I love the right side of the blogosphere. I'm a regular reader of many blogs, and and occasional reader of many more. I also listen to a lot of conservative talk radio. One thing I keep seeing over and over, and saw just now on Michelle Malkin's awesome blog, was a threat that "If this is what Sen. Frist thinks Americans "expect" and "deserve," the GOP is in for a very rude awakening in November." The subject was the apparent immigration deal.

There can't be much thought put into a threat that Republicans won't elect Republican leaders. Who else are we going to vote for? Would we feel like we "really got those bastards" if suddenly the Democrats were in charge? Cutting one's nose off to spite one's face has never been a good plan. It would NOT be a good lesson to Republican leaders to have liberals running the country for the next two years and castrating Pres. Bush for the remainder of his term.

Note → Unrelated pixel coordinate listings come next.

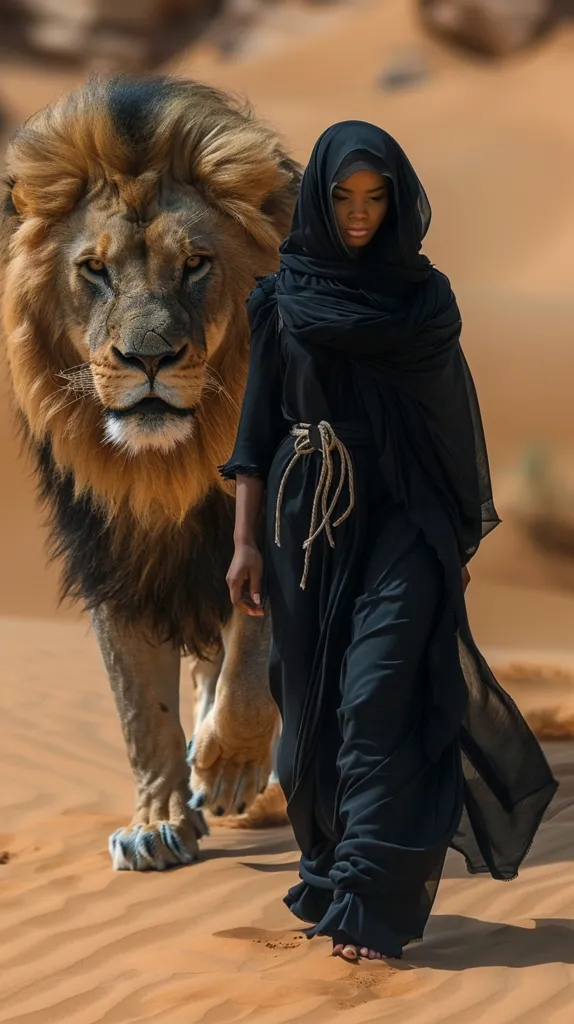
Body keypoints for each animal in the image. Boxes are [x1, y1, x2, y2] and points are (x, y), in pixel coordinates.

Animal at [0, 75, 299, 870]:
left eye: (195, 263)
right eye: (94, 270)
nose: (149, 358)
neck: (171, 467)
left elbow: (255, 649)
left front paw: (230, 766)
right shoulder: (115, 556)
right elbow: (139, 703)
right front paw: (157, 819)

Maybe we could just show our apathy by not voting at all. SAME result.

And, we have GOT to be aware that our enemies (and I don't just mean political opponents in the US, I mean the Islamofacists) are just waiting for us to elect weaker leaders, or to have Bush weakened beyond hope. They're trying to help it happen, and they're hoping that, if worst comes to worst, they don't have to wait much longer than Nov. '08.

We can NOT give up the majority. Yes, some of these people are acting weak and don't seem to represent the conservatives that elected them. It's a difficult position for the party to be in. But the answer is not to give up the majority. The answer is to get extremely vocal. The answer is to start putting these RINOs and near RINOs through some tough primary fights that let them know they have to come closer to the base, or we'll find someone who is. If you're not writing letters and e-mails to your congressmen and senators, START. Find solid conservatives in your district or your state and start sending your funds to them, and let the RNC know that you're sending your contributions to better conservatives.

We do not want to go weak (or weaker) for even a moment. We wouldn't want to live with the results in domestic politics, and we definitely don't want to live with the result in the war against Islamofacism.